A questão ambiental possui feições muito particulares, sobretudo quando se trata de dano10. Vejamos algumas destas características trazidas por Rezende (2015, p.510-511):

a) Os danos são comumente difusos, ou seja, em circunstâncias normais, quando se verifica um dano ambiental hodiernamente toda a coletividade, de forma não identificável é vítima do degradador. Ressalte-se, contudo que podem ocorrer situações onde o dano é suportado por um conjunto de pessoas com liame entre si (dano coletivo) como uma-comunidade de moradores de determinado bairro de uma cidade. Não obstante, ainda é possível, ainda que excepcionalmente, que o dano ambiental tenha vítima certa e individualizada, como em uma situação que determinado cidadão sofreu uma perda no pomar de seu quintal causado por um fertilizante impróprio ao uso, impossibilitando a colheita;

b) O dano ambiental é normalmente indivisível, vale dizer, não se consegue identificar extreme de dúvida, a parcela de prejuízo sofrido por cada pessoa que o suportou;

c) Comumente o dano é irreversível, isto é, a reparação das áreas degradadas, voltando ao estado anterior, nem sempre se faz possível com as tecnologias que dispomos;

d) Possui caráter transfonteiriço na medida em que normalmente não é possível a identificação exata das regiões que sofreram a degradação. Exemplo comum é a poluição atmosférica, que, certamente, não causa danos a uma cidade restrita em razão das características das correntes de ventos;

10 Para Edis Milaré (2004, p.421) o dano ambiental “é a lesão aos recursos ambientais, com consequente degradação - alteração adversa ou in pejus - do equilíbrio ecológico e da qualidade de vida”.

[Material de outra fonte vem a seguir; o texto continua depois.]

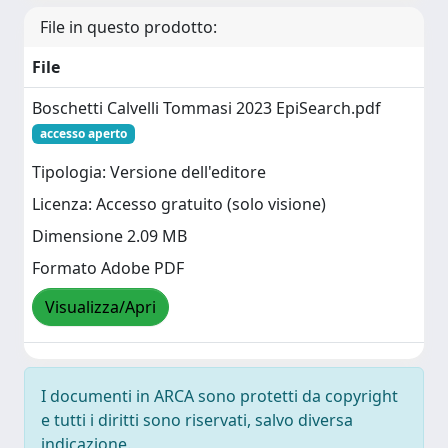
File in questo prodotto:
File
Boschetti Calvelli Tommasi 2023 EpiSearch.pdf
accesso aperto
Tipologia: Versione dell'editore
Licenza: Accesso gratuito (solo visione)
Dimensione 2.09 MB
Formato Adobe PDF
Visualizza/Apri
I documenti in ARCA sono protetti da copyright
e tutti i diritti sono riservati, salvo diversa
indicazione.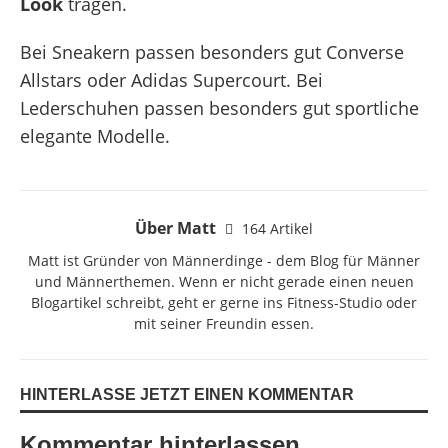
Look
tragen.
Bei Sneakern passen besonders gut Converse
Allstars oder Adidas Supercourt. Bei
Lederschuhen passen besonders gut sportliche
elegante Modelle.
Über Matt
164 Artikel
Matt ist Gründer von Männerdinge - dem Blog für Männer
und Männerthemen. Wenn er nicht gerade einen neuen
Blogartikel schreibt, geht er gerne ins Fitness-Studio oder
mit seiner Freundin essen.
HINTERLASSE JETZT EINEN KOMMENTAR
Kommentar hinterlassen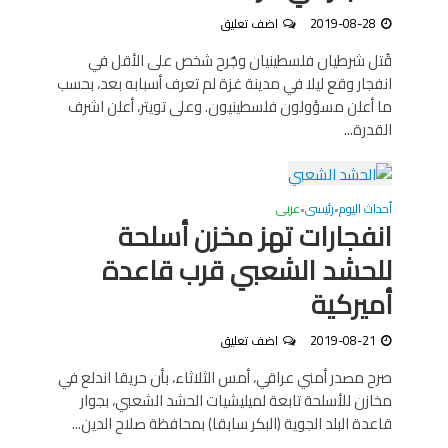
2019-08-28
اضف تعليق
قُتل شرطيان فلسطينيان وجُرح شخص على الأقل في
انفجار وقع ليلا في مدينة غزة لم تعرف أسبابه بعد، بحسب
ما أعلن مسؤولون فلسطينيون. وعلى تويتر، أعلن اشرف
القدرة...
أحداث اليوم
رئيسى
عربى
•
•
انفجارات تهز مخزن أسلحة
للحشد الشعبي قرب قاعدة
أميركية
2019-08-21
اضف تعليق
صرح مصدر أمني عراقي، أمس الثلاثاء، بأن حريقا اندلع في
مخازن للأسلحة تابعة لميليشيات الحشد الشعبي، بجوار
قاعدة البلد الجوية (البكر سابقا) بمحافظة صلاح الدين...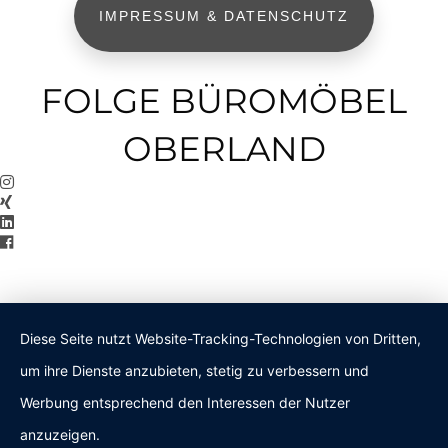
IMPRESSUM & DATENSCHUTZ
FOLGE BÜROMÖBEL
OBERLAND
Diese Seite nutzt Website-Tracking-Technologien von Dritten,
um ihre Dienste anzubieten, stetig zu verbessern und
Werbung entsprechend den Interessen der Nutzer
anzuzeigen.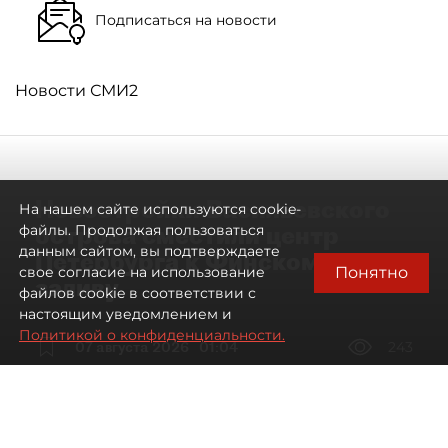
Подписаться на новости
Новости СМИ2
Новостройки Васильевского
На нашем сайте используются cookie-
острова сместили центр
файлы. Продолжая пользоваться
данным сайтом, вы подтверждаете
Петербурга к Финскому
Понятно
свое согласие на использование
заливу
файлов cookie в соответствии с
настоящим уведомлением и
Политикой о конфиденциальности.
07 августа 2026
01:04
243
Читайте нас в мессенджере Max
Артемий Анин
Все материалы автора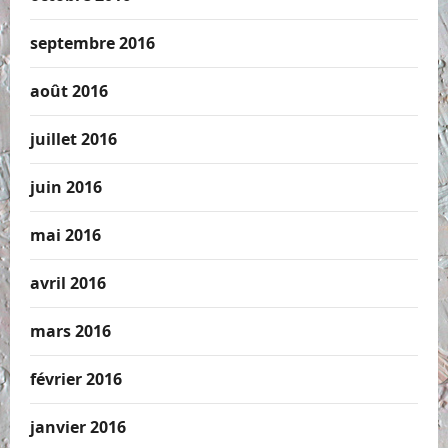
septembre 2016
août 2016
juillet 2016
juin 2016
mai 2016
avril 2016
mars 2016
février 2016
janvier 2016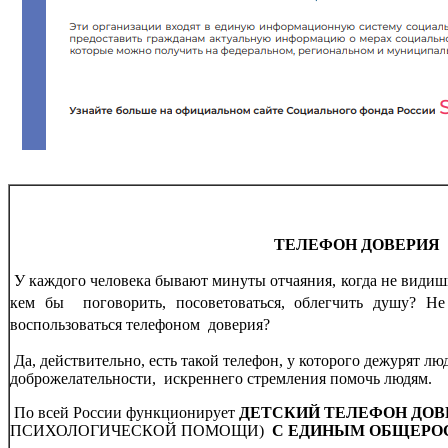
ТЕЛЕФОН
ДОВЕРИЯ
У каждого человека бывают минуты отчаяния, когда не видишь
кем бы поговорить, посоветоваться, облегчить душу? Не
воспользоваться телефоном доверия?
Да, действительно, есть такой телефон, у которого дежурят лю
доброжелательности, искреннего стремления помочь людям.
По всей России функционирует
ДЕТСКИЙ ТЕЛЕФОН ДО
ПСИХОЛОГИЧЕСКОЙ ПОМОЩИ)
С ЕДИНЫМ ОБЩЕРО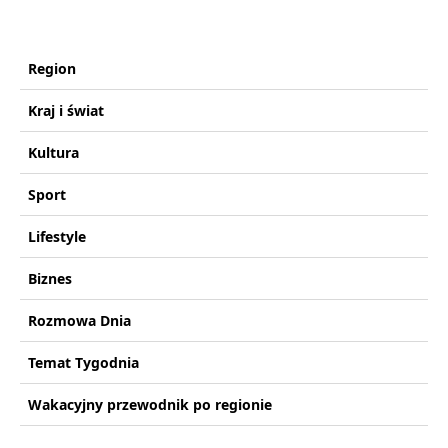
Region
Kraj i świat
Kultura
Sport
Lifestyle
Biznes
Rozmowa Dnia
Temat Tygodnia
Wakacyjny przewodnik po regionie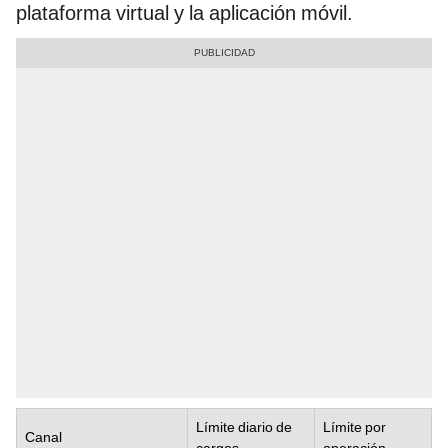
plataforma virtual y la aplicación móvil.
Límite diario de
Límite por
Canal
cargos
operación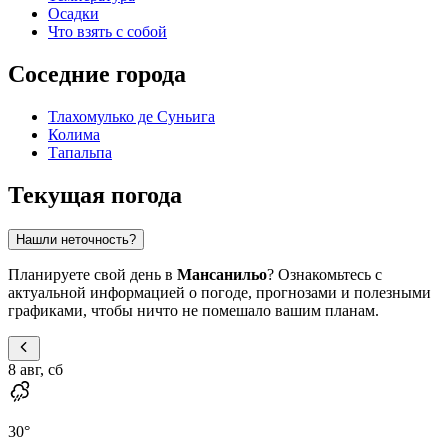
Осадки
Что взять с собой
Соседние города
Тлахомулько де Суньига
Колима
Тапальпа
Текущая погода
Нашли неточность?
Планируете свой день в
Мансанильо
? Ознакомьтесь с
актуальной информацией о погоде, прогнозами и полезными
графиками, чтобы ничто не помешало вашим планам.
8 авг, сб
30
°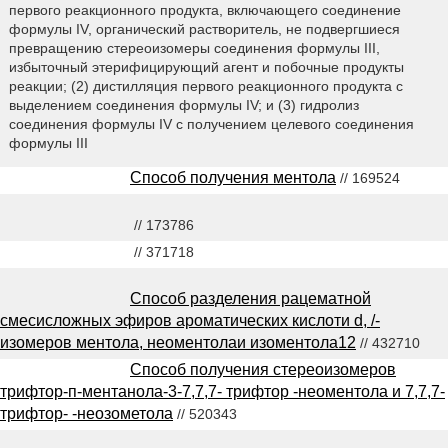
первого реакционного продукта, включающего соединение
формулы IV, органический растворитель, не подвергшиеся
превращению стереоизомеры соединения формулы III,
избыточный этерифицирующий агент и побочные продукты
реакции; (2) дистилляция первого реакционного продукта с
выделением соединения формулы IV; и (3) гидролиз
соединения формулы IV с получением целевого соединения
формулы III
Способ получения ментола
// 169524
// 173786
// 371718
Способ разделения рацематной
смесисложных эфиров ароматических кислоти d, /-
изомеров ментола, неоментолаи изоментола12
// 432710
Способ получения стереоизомеров
трифтор-п-ментанола-3-7,7,7- трифтор -неоментола и 7,7,7-
трифтор- -неозометола
// 520343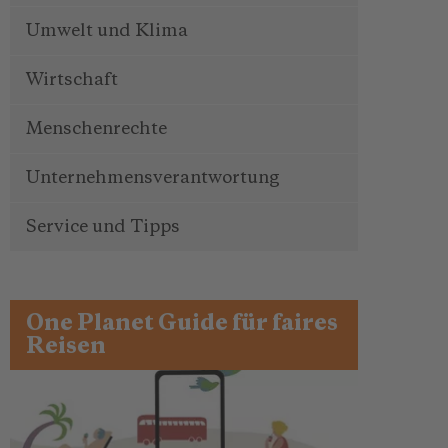
Umwelt und Klima
Wirtschaft
Menschenrechte
Unternehmensverantwortung
Service und Tipps
One Planet Guide für faires
Reisen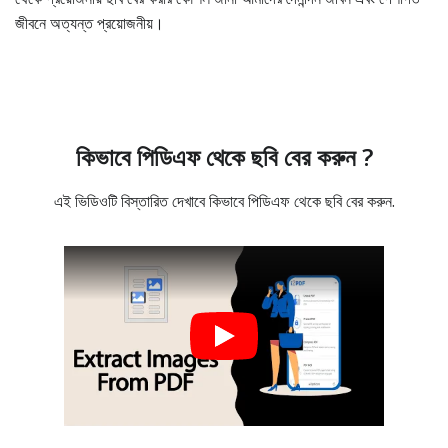
জীবনে অত্যন্ত প্রয়োজনীয়।
কিভাবে পিডিএফ থেকে ছবি বের করুন ?
এই ভিডিওটি বিস্তারিত দেখাবে কিভাবে পিডিএফ থেকে ছবি বের করুন.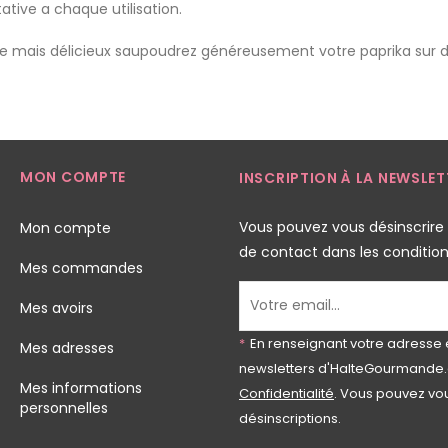
tive a chaque utilisation.
ple mais délicieux saupoudrez généreusement votre paprika sur 
MON COMPTE
INSCRIPTION À LA NEWSLET
Vous pouvez vous désinscrire
Mon compte
de contact dans les conditions 
Mes commandes
Mes avoirs
*
En renseignant votre adresse 
Mes adresses
newsletters d'HalteGourmande.
Mes informations
Confidentialité
. Vous pouvez vou
personnelles
désinscriptions.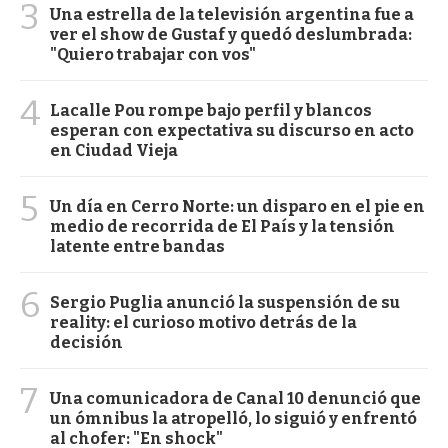
3
Una estrella de la televisión argentina fue a
ver el show de Gustaf y quedó deslumbrada:
"Quiero trabajar con vos"
4
Lacalle Pou rompe bajo perfil y blancos
esperan con expectativa su discurso en acto
en Ciudad Vieja
5
Un día en Cerro Norte: un disparo en el pie en
medio de recorrida de El País y la tensión
latente entre bandas
6
Sergio Puglia anunció la suspensión de su
reality: el curioso motivo detrás de la
decisión
7
Una comunicadora de Canal 10 denunció que
un ómnibus la atropelló, lo siguió y enfrentó
al chofer: "En shock"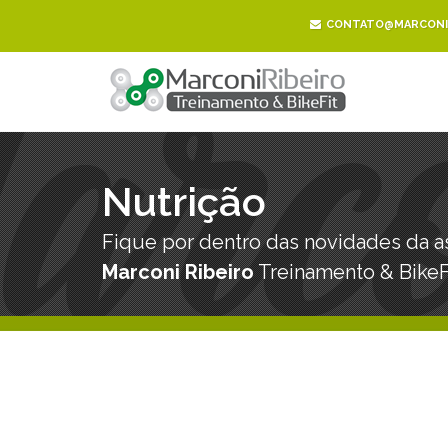
CONTATO@MARCONIR
Nutrição
Fique por dentro das novidades da a
Marconi Ribeiro
Treinamento & BikeF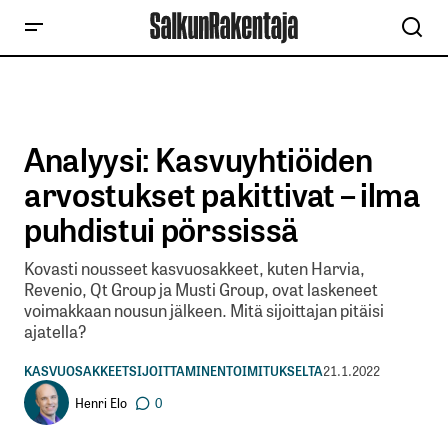
Analyysi: Kasvuyhtiöiden
arvostukset pakittivat – ilma
puhdistui pörssissä
Kovasti nousseet kasvuosakkeet, kuten Harvia,
Revenio, Qt Group ja Musti Group, ovat laskeneet
voimakkaan nousun jälkeen. Mitä sijoittajan pitäisi
ajatella?
KASVUOSAKKEET
SIJOITTAMINEN
TOIMITUKSELTA
21.1.2022
Henri Elo
0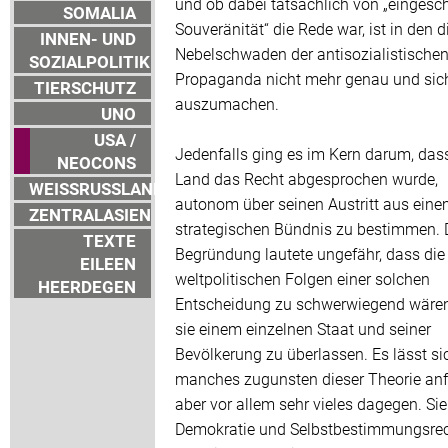
und ob dabei tatsächlich von „eingesc
SOMALIA
Souveränität“ die Rede war, ist in den 
INNEN- UND
Nebelschwaden der antisozialistische
SOZIALPOLITIK
Propaganda nicht mehr genau und sic
TIERSCHUTZ
auszumachen.
UNO
USA /
Jedenfalls ging es im Kern darum, das
NEOCONS
Land das Recht abgesprochen wurde,
WEISSRUSSLAND
autonom über seinen Austritt aus ein
ZENTRALASIEN
strategischen Bündnis zu bestimmen. 
TEXTE
Begründung lautete ungefähr, dass die
EILEEN
weltpolitischen Folgen einer solchen
HEERDEGEN
Entscheidung zu schwerwiegend wäre
sie einem einzelnen Staat und seiner
Bevölkerung zu überlassen. Es lässt si
manches zugunsten dieser Theorie anf
aber vor allem sehr vieles dagegen. Sie
Demokratie und Selbstbestimmungsrec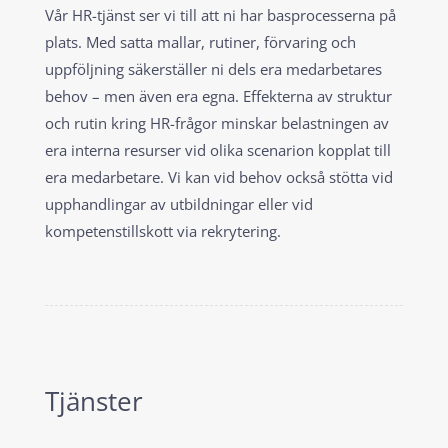
Vår HR-tjänst ser vi till att ni har basprocesserna på
plats. Med satta mallar, rutiner, förvaring och
uppföljning säkerställer ni dels era medarbetares
behov – men även era egna. Effekterna av struktur
och rutin kring HR-frågor minskar belastningen av
era interna resurser vid olika scenarion kopplat till
era medarbetare. Vi kan vid behov också stötta vid
upphandlingar av utbildningar eller vid
kompetenstillskott via rekrytering.
Tjänster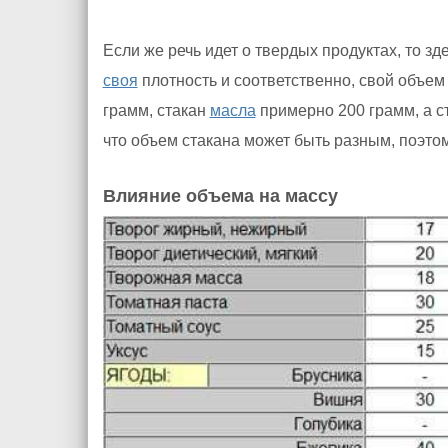
Если же речь идет о твердых продуктах, то зд
своя
плотность и соответственно, свой объем
грамм, стакан
масла
примерно 200 грамм, а с
что объем стакана может быть разным, поэтом
Влияние объема на массу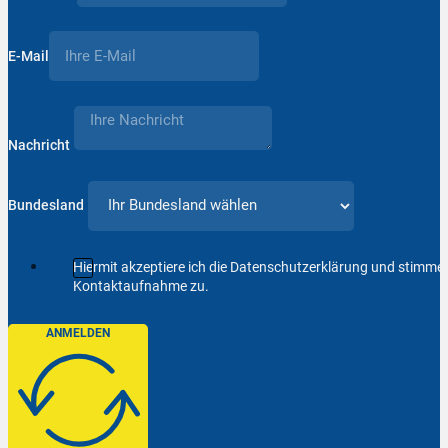
E-Mail
Nachricht
Bundesland
Hiermit akzeptiere ich die Datenschutzerklärung und stimm
Kontaktaufnahme zu.
ANMELDEN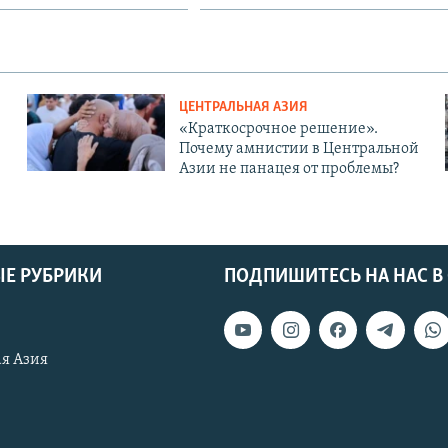
ЦЕНТРАЛЬНАЯ АЗИЯ
«Краткосрочное решение».
Почему амнистии в Центральной
Азии не панацея от проблемы?
Е РУБРИКИ
ПОДПИШИТЕСЬ НА НАС В
я Азия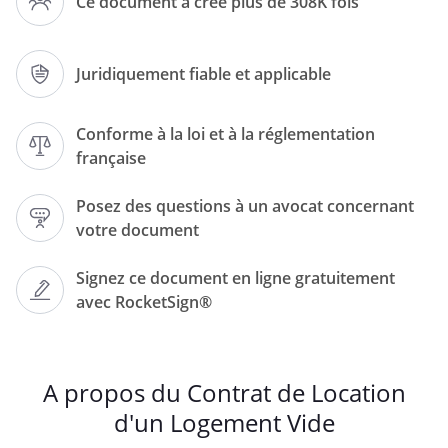
Ce document a créé plus de 308K fois
Article 1 – Désignation des parties
Juridiquement fiable et applicable
Entre les soussigné(e)s :
Conforme à la loi et à la réglementation
française
Posez des questions à un avocat concernant
votre document
ci-après dénommé(e) le propriétaire,
d'une part,
Signez ce document en ligne gratuitement
avec RocketSign®
Et
A propos du Contrat de Location
d'un Logement Vide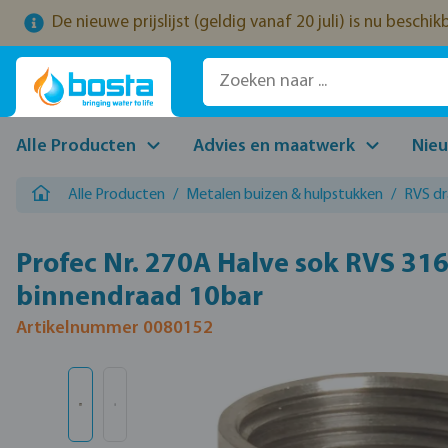
De nieuwe prijslijst (geldig vanaf 20 juli) is nu beschi
naar de hoofdinhoud
Ga naar de zoekopdracht
Ga naar de hoofdnavigatie
Alle Producten
Advies en maatwerk
Nie
Alle Producten
/
Metalen buizen & hulpstukken
/
RVS d
Profec Nr. 270A Halve sok RVS 316
binnendraad 10bar
Artikelnummer 0080152
Afbeeldingengalerij overslaan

119 e) Tem efeitos cumulativos, uma vez que os efeitos da degradação não são estanques, pelo contrário, a os danos suportados pelo meio ambiente são somados aos que outrora foram gerados, propiciando um acúmulo de degradação contínuo; f) Dificuldade de se estabelecer um nexo causal. Este, certamente, é uma das maiores dificuldades para se imputar a responsabilidade civil ambiental. O liame causa-efeito, isto é, a necessidade que a vítima do dano tem de demonstrar que o prejuízo sofrido foi decorrente da ação ou omissão do suposto ofensor é imprescindível para a imputação de responsabilidade. Quando falamos de dano ambiental, tal prova muitas vezes é de impossível demonstração. Podemos exemplificar com o caso da poluição atmosférica de determinada cidade industrial onde inúmeras empresas eliminam de suas chaminés gases maléficos. Nessa situação, dificilmente se conseguirá demonstrar com exatidão qual a indústria que causou a poluição geradora de danos à saúde dos citadinos.

As características acima demonstradas evidenciam que o Dano Ambiental merece tratamento diverso, ao passo que o bem a ser protegido, uma vez deteriorado, repercute, direta ou indiretamente, na vida de todos e, em muitos dos casos a sua restituição é deveras difícil, quando não impossível.